MUMBAI -- Indian Prime Minister Narendra Modi will kick off his U.S. visit on Saturday in bid to convince American energy companies such as Exxon Mobil and Schlumberger to supply more oil and gas at possibly discounted prices.
The U.S. resumed oil exports to India in 2017, and now currently supplies the country with about $3.6 billion of crude oil annually. This is much less than the $22.2 billion import bill from Iraq, $21.3 billion from Saudi Arabia, and $12.11 billion from Iran, according to data from the Directorate General of Commercial Intelligence and Statistics.
"Energy, of course, is the new component in the Indo-U. S. trade mix," India's Foreign Secretary Vijay Gokhale told the media on Thursday. "The interaction that the prime minister will have with these energy companies is not only to show we are an important market, but also to discuss other investments in the economic area."
Saturday's pitch follows a meeting between Modi and Russian President Vladimir Putin earlier this month, during which the two pledged to nearly triple trade to $30 billion by 2025. The two sides claimed to have achieved a "major breakthrough" in the energy sector and agreed on a road map for cooperation over the next five years to "concretely work on [bilateral] investments."

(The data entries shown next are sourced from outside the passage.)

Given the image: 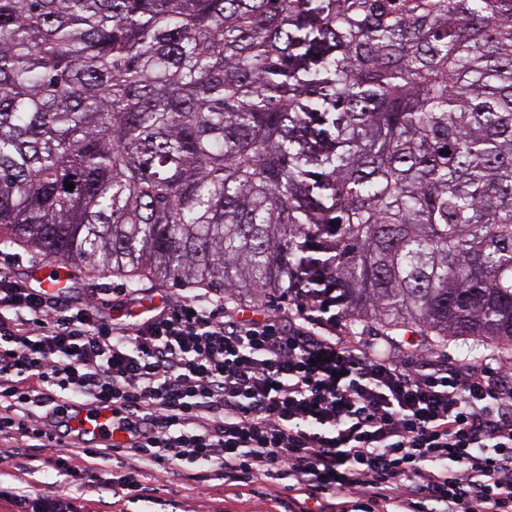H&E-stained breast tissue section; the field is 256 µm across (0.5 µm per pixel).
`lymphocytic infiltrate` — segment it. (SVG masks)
<instances>
[{
  "mask_svg": "<svg viewBox=\"0 0 512 512\" xmlns=\"http://www.w3.org/2000/svg\"><path fill=\"white\" fill-rule=\"evenodd\" d=\"M105 303L0 271L1 466L112 404L126 441L79 453L131 461L113 492L132 500L140 470L187 466L228 486L286 481L297 512H326L327 495L365 512H512V367L395 357L330 334L304 303L248 321L207 291L120 326Z\"/></svg>",
  "mask_w": 512,
  "mask_h": 512,
  "instance_id": "1",
  "label": "lymphocytic infiltrate"
}]
</instances>
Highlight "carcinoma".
Wrapping results in <instances>:
<instances>
[{
  "instance_id": "1",
  "label": "carcinoma",
  "mask_w": 512,
  "mask_h": 512,
  "mask_svg": "<svg viewBox=\"0 0 512 512\" xmlns=\"http://www.w3.org/2000/svg\"><path fill=\"white\" fill-rule=\"evenodd\" d=\"M0 245L512 351V0H0Z\"/></svg>"
}]
</instances>
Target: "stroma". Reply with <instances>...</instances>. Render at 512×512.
Listing matches in <instances>:
<instances>
[{
	"instance_id": "35a3bbf8",
	"label": "stroma",
	"mask_w": 512,
	"mask_h": 512,
	"mask_svg": "<svg viewBox=\"0 0 512 512\" xmlns=\"http://www.w3.org/2000/svg\"><path fill=\"white\" fill-rule=\"evenodd\" d=\"M393 336L396 344L391 351L395 354L436 355L452 362L465 357L459 341L438 344L405 330L394 331ZM43 458L42 449L28 448L19 468L0 471V512H17L11 500L15 493L32 498L66 494L78 512H275L258 485L228 487L214 476L204 487L186 470L177 476L148 477L151 501H122L112 495L113 479L122 470L111 462L99 463L95 478L81 483L45 464Z\"/></svg>"
}]
</instances>
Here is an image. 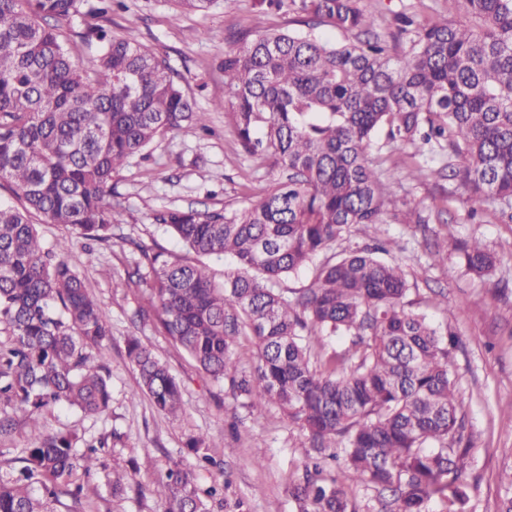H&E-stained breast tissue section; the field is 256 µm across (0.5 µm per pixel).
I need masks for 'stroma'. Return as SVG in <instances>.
Segmentation results:
<instances>
[{
	"label": "stroma",
	"instance_id": "35a3bbf8",
	"mask_svg": "<svg viewBox=\"0 0 512 512\" xmlns=\"http://www.w3.org/2000/svg\"><path fill=\"white\" fill-rule=\"evenodd\" d=\"M362 6L378 15L379 32L387 38L396 31L399 14L415 15L423 24L454 15L450 0H362ZM101 23L113 35L166 57L182 75L186 94L205 112L206 127L158 138L115 177L119 217L110 245L90 249L84 239L72 238L71 260L112 328L106 349L112 400L101 416L59 407L46 420L54 429L75 430L88 438L121 433V443L106 451V465L125 467L133 460L152 459L136 477L141 486L137 493L112 497L102 478H94L86 512H165V502L151 490L166 481L186 440L195 435L209 441L214 460L212 466L196 469V484L203 490L223 486L224 512H294L288 486L306 456L300 429L276 404L251 408L234 398L227 382L206 375L151 321L140 319L139 310L152 306L151 291L129 283L125 275L135 240L194 261V254L156 223L157 214L174 208H241L277 177V170L242 153L232 127L213 103L224 96L225 51L238 47L241 34L291 29L292 15L264 0H214L207 11L185 13L174 0H122ZM418 161L424 176H400L379 237L390 256L405 265L410 309L426 314L433 324L449 325L457 335L454 371L463 396V440L471 446L470 510L501 512L504 499L512 496L501 480L502 472L512 469V420L501 414L512 404V261L480 279L466 272L455 250L439 252L434 243L451 231L459 240L478 237L512 254V224L469 218L464 189L436 174L445 157L425 152ZM420 214L428 216V223H417ZM437 295L446 296L447 308L431 305ZM130 336L149 346L180 384V417L164 416L137 396L139 377L126 353ZM258 441L264 446L259 464L253 461Z\"/></svg>",
	"mask_w": 512,
	"mask_h": 512
}]
</instances>
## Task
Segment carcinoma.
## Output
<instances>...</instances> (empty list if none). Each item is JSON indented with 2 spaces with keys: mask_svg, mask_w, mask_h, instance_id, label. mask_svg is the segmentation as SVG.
<instances>
[{
  "mask_svg": "<svg viewBox=\"0 0 512 512\" xmlns=\"http://www.w3.org/2000/svg\"><path fill=\"white\" fill-rule=\"evenodd\" d=\"M457 17L417 24L397 16L392 53L360 0H289L304 30L264 32L224 54V112L242 152L286 176L249 205L172 210L156 216L197 260H172L134 243L127 280L151 289L141 313L213 379L252 406L275 403L304 435V447L336 461L341 474L303 465L292 482L295 512H360L348 492L359 481L390 498L379 512H469L468 449L460 447L461 396L453 374L455 334L406 309L401 262L379 246L326 256L362 226L372 235L408 154L393 149L372 166L376 135L386 144L448 152V177L467 192L470 216L512 224V0H452ZM93 0H0V183L21 207L0 204V441L17 412L36 421L60 406L86 416L112 399L103 349L111 329L68 259L69 239L46 244L33 218L107 244L119 212L113 180L129 160L169 132L204 127L165 58L98 24ZM89 18L83 40L98 42L89 69L55 23ZM327 26L354 41L336 44ZM465 269L491 274L502 257L483 241L458 247ZM310 287H280L320 255ZM235 266L216 280L210 259ZM252 336L256 366L239 369L233 348ZM314 336L347 347L321 359ZM127 356L138 393L156 410L183 412L180 385L132 337ZM113 432L87 439L35 425L22 456L0 461V512H82L86 480L106 470L99 451ZM186 447L200 462L206 439ZM105 474L112 495L136 484ZM154 494L166 512H215V487L201 498L180 465Z\"/></svg>",
  "mask_w": 512,
  "mask_h": 512,
  "instance_id": "cac0c4a2",
  "label": "carcinoma"
}]
</instances>
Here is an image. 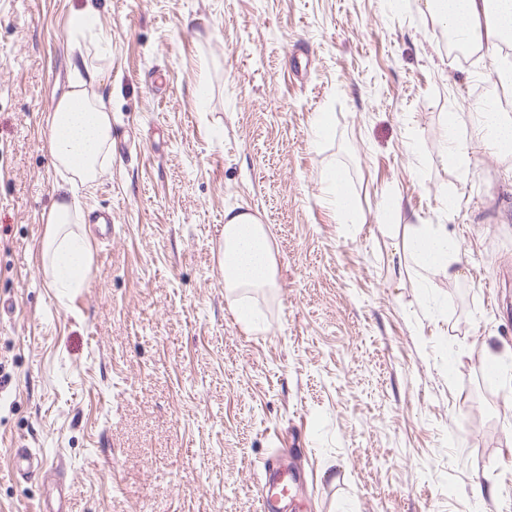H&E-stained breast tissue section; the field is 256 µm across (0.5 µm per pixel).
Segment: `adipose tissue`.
Listing matches in <instances>:
<instances>
[{"label": "adipose tissue", "instance_id": "obj_1", "mask_svg": "<svg viewBox=\"0 0 512 512\" xmlns=\"http://www.w3.org/2000/svg\"><path fill=\"white\" fill-rule=\"evenodd\" d=\"M427 7L443 30L456 33L464 50L512 42V0H428ZM90 17L86 9L71 20L78 39L70 59L74 81L48 116L50 153L56 167L65 173L55 187L57 199L40 248L41 262L54 288H78L84 282L91 254L86 237L71 230L72 225L85 220L77 192L95 183L112 155V95L103 91L100 70L79 42ZM475 110L479 120L474 139H460L453 130L448 133V158L462 170L467 169L478 144L501 153L512 151V115L492 102L476 105ZM410 248L421 265L458 277L459 245L448 233L419 234L411 240ZM220 267L225 292L237 298L255 288L275 287L272 242L264 224L253 214L225 212Z\"/></svg>", "mask_w": 512, "mask_h": 512}]
</instances>
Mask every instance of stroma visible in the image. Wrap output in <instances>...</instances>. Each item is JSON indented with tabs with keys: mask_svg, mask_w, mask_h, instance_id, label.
I'll use <instances>...</instances> for the list:
<instances>
[{
	"mask_svg": "<svg viewBox=\"0 0 512 512\" xmlns=\"http://www.w3.org/2000/svg\"><path fill=\"white\" fill-rule=\"evenodd\" d=\"M94 2L112 164L83 288L40 244L46 118ZM425 0H0V512H512V155L448 160L497 49L451 56ZM325 135H317L321 114ZM342 173V216L323 171ZM269 229L278 285L236 320L224 213ZM448 233L457 279L408 244ZM44 459L13 470L16 449ZM286 473L279 474L278 470L269 472L267 476L261 480L259 485V498L262 505V510L265 512H274L275 502L278 500L275 490L278 485H282L285 481Z\"/></svg>",
	"mask_w": 512,
	"mask_h": 512,
	"instance_id": "35a3bbf8",
	"label": "stroma"
}]
</instances>
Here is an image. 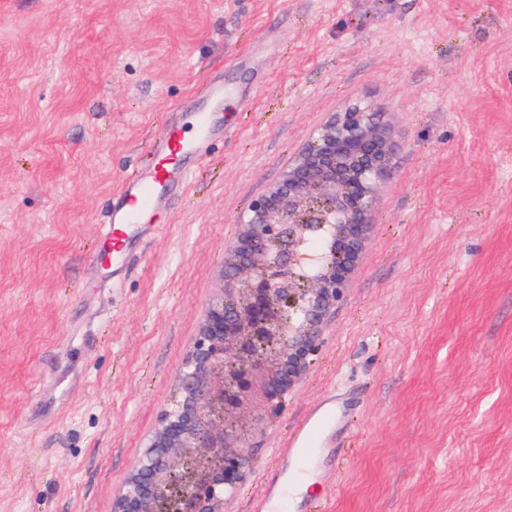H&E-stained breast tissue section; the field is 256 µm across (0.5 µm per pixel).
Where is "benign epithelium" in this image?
I'll return each instance as SVG.
<instances>
[{
	"label": "benign epithelium",
	"mask_w": 512,
	"mask_h": 512,
	"mask_svg": "<svg viewBox=\"0 0 512 512\" xmlns=\"http://www.w3.org/2000/svg\"><path fill=\"white\" fill-rule=\"evenodd\" d=\"M392 132L363 100L334 112L282 179L250 205L221 294L178 374V392L114 496L112 512H224L253 438L285 406L349 286Z\"/></svg>",
	"instance_id": "obj_1"
}]
</instances>
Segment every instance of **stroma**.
I'll return each mask as SVG.
<instances>
[{
	"label": "stroma",
	"mask_w": 512,
	"mask_h": 512,
	"mask_svg": "<svg viewBox=\"0 0 512 512\" xmlns=\"http://www.w3.org/2000/svg\"><path fill=\"white\" fill-rule=\"evenodd\" d=\"M215 83L207 156L97 263L122 183ZM357 99L389 176L224 512L330 398L327 512H512V0H0V512H112L240 216Z\"/></svg>",
	"instance_id": "obj_1"
}]
</instances>
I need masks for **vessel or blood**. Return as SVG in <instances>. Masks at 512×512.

India, which imports about 80% of its energy, also looks to import liquefied natural gas from Russia.
Modi's six-day visit to the U.S. will focus on Houston and New York, and include bilateral talks with U.S. President Donald Trump and roundtables with over 60 major corporations, many from the energy sector.
Experts are hoping that tariff issues between the two countries will also be discussed. Tensions have arisen after the U.S. lifted duty-free access to Indian goods under its Generalized System of Preferences, with India retaliating by raising duties on some key imports from America.